Yalçınbayır, alınmasını ifade ettiği tedbirler konusunu ise şöyle genişletti:
"Soruşturma önergesi, araştırma önergesi teklifi, kanun teklifi yapılabilir. Bahçeli'nin de önerisiydi, '17-25 Aralık haftasını Yolsuzlukla Mücadele Haftası ilan ediyorum' demişti. 17-25 Aralık, Yolsuzlukla Mücadele Haftası'dır, bunun kanunlaşması için tekrar teklif verilsin. Araştırma, soruşturma komisyonları kurulması için önerge verilsin, ilgili bakanlıkların ve Sayıştay'ın, Devlet Denetleme Kurulu'nun olayı denetlemesi istensin. Bütün kurumlar üstüne gitmeli, gitmeyenler işlem yapılacağını, gelecekte sorumlu tutulacağını bilmeli. Bizde de İtalya'daki gibi bir Temiz Eller operasyonu başlasın, hukuk olsun istendi hep ama başlayamadı. Geç de olsa zaman yolsuzlukla mücadele zamanıdır. Partilerin şu anda Bayraktar'ın söylediklerini değerlendirip o süreci yönetmeleri, bir strateji geliştirmeleri lazım. Toplumsal barış istiyorsak adaleti hakim kılmalıyız. Güvenilmeyen yönetimin karşısına güvenilir bir yönetim olarak çıkmaktır çözüm."

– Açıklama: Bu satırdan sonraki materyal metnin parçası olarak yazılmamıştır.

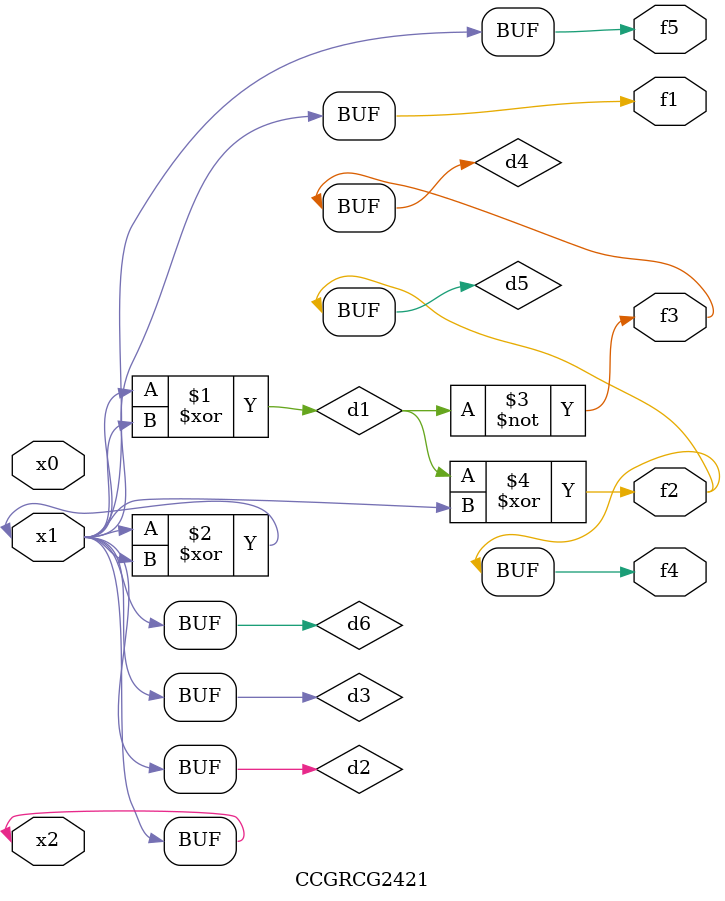
<source format=v>
module CCGRCG2421(
	input x0, x1, x2,
	output f1, f2, f3, f4, f5
);

	wire d1, d2, d3, d4, d5, d6;

	xor (d1, x1, x2);
	buf (d2, x1, x2);
	xor (d3, x1, x2);
	nor (d4, d1);
	xor (d5, d1, d2);
	buf (d6, d2, d3);
	assign f1 = d6;
	assign f2 = d5;
	assign f3 = d4;
	assign f4 = d5;
	assign f5 = d6;
endmodule

</source>
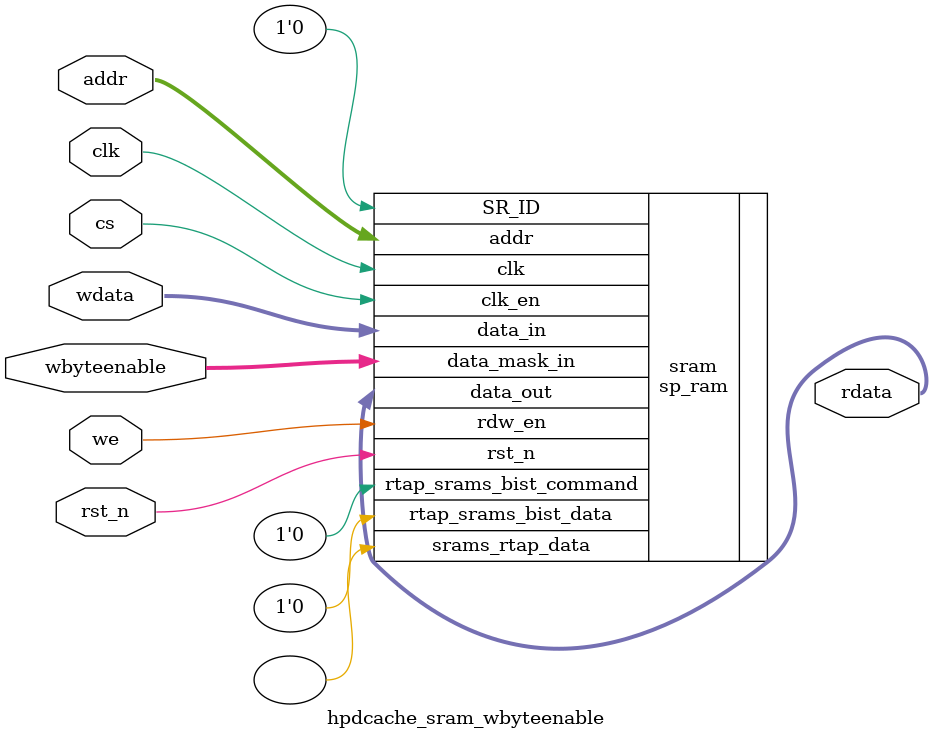
<source format=sv>
/*
 *  Copyright 2023 CEA*
 *  *Commissariat a l'Energie Atomique et aux Energies Alternatives (CEA)
 *
 *  SPDX-License-Identifier: Apache-2.0 WITH SHL-2.1
 *
 *  Licensed under the Solderpad Hardware License v 2.1 (the “License”); you
 *  may not use this file except in compliance with the License, or, at your
 *  option, the Apache License version 2.0. You may obtain a copy of the
 *  License at
 *
 *  https://solderpad.org/licenses/SHL-2.1/
 *
 *  Unless required by applicable law or agreed to in writing, any work
 *  distributed under the License is distributed on an “AS IS” BASIS, WITHOUT
 *  WARRANTIES OR CONDITIONS OF ANY KIND, either express or implied. See the
 *  License for the specific language governing permissions and limitations
 *  under the License.
 */
/*
 *  Authors       : Cesar Fuguet
 *  Creation Date : March, 2020
 *  Description   : Wrapper for 1RW SRAM macros implementing a write byte enable
 *  History       :
 */
module hpdcache_sram_wbyteenable
#(
    parameter int unsigned ADDR_SIZE = 0,
    parameter int unsigned DATA_SIZE = 0,
    parameter int unsigned DEPTH = 2**ADDR_SIZE
)
(
    input  logic                   clk,
    input  logic                   rst_n,
    input  logic                   cs,
    input  logic                   we,
    input  logic [ADDR_SIZE-1:0]   addr,
    input  logic [DATA_SIZE-1:0]   wdata,
    input  logic [DATA_SIZE/8-1:0] wbyteenable,
    output logic [DATA_SIZE-1:0]   rdata
);

    sp_ram #(
        .ADDR_WIDTH(ADDR_SIZE),
        .DATA_WIDTH(DATA_SIZE),
        `ifdef SRAM_IP
        .INSTANTIATE_ASIC_MEMORY(1'b1),
        `else
        .INSTANTIATE_ASIC_MEMORY(1'b0),
        `endif
        .COL_WIDTH(8),
        .INIT_MEMORY_ON_RESET('0) // HPDC doesn't initialize any SRAM
    ) sram (
        `ifdef INTEL_PHYSICAL_MEM_CTRL
        .INTEL_MEM_CTRL(uhdusplr_mem_ctrl),
        `endif
        .SR_ID('0),
        .clk(clk),
        .rst_n(rst_n),
        .clk_en(cs),
        .rdw_en(we),
        .addr(addr),
        .data_in(wdata),
        .data_mask_in(wbyteenable),
        .data_out(rdata),
        .srams_rtap_data( /* Unconnected */ ),
        .rtap_srams_bist_command('0),
        .rtap_srams_bist_data('0)
    );

endmodule : hpdcache_sram_wbyteenable

</source>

AKP eleştirisi: 3 Y düştü, yerine yandaşlık ve yalakalık geldi, ehliyet ve liyakat bir yana itildi
“Şimdi ise yeni itiraflar var, sorumlular Yüce Divan'a sevk edilecekse şimdi edilmeli. Topluma da bunu göstermeleri gerekir. ‘Rüşvete karışmadım ama görevimi kötüye kullandım, bütün tapeler doğrudur’ diyor. Meclisin devamlılığı ilkesine göre böyle bir Meclis olabilir mi? Erdoğan Bayraktar anılarını yazsa kendi vicdanında nelerle yüzleşeceğini görür. Birlikte çalıştığı siyasetçilerden belediye başkanlarına kadar kimlerin neler yaptığı ortaya çıkar. Erdoğan Bayraktar yatağında rahat uyuyamamıştır. Adaletten sapanlar ülkeyi felakete sürüklerler. Bugün ‘Temiz Eller'e başlama zamanıdır.
Ne söylediler, programa ve tüzüğe ne yazdılar, sonunda ne yaptılar. Dün neydiler, bugün ne oldular. Hiçbir konuda verilen sözler tutulmadı, bugün partinin oy durumu kamuoyu yoklamalarında düştü ama aslında onların da aşağısında."
Röportajın tamamını okumak için tıklayın.
Bayraktar ne demişti?
Bayraktar söz konusu sözlerinin ardından yeni bir açıklamada daha bulunmuş, "Tapeleri ve teknik takip tutanaklarını tarafsız gözle okuyan herkes, dosyanın ne kadar boş olduğunu ve ne kadar zalimce hazırlandığını anlayacaktır" demişti.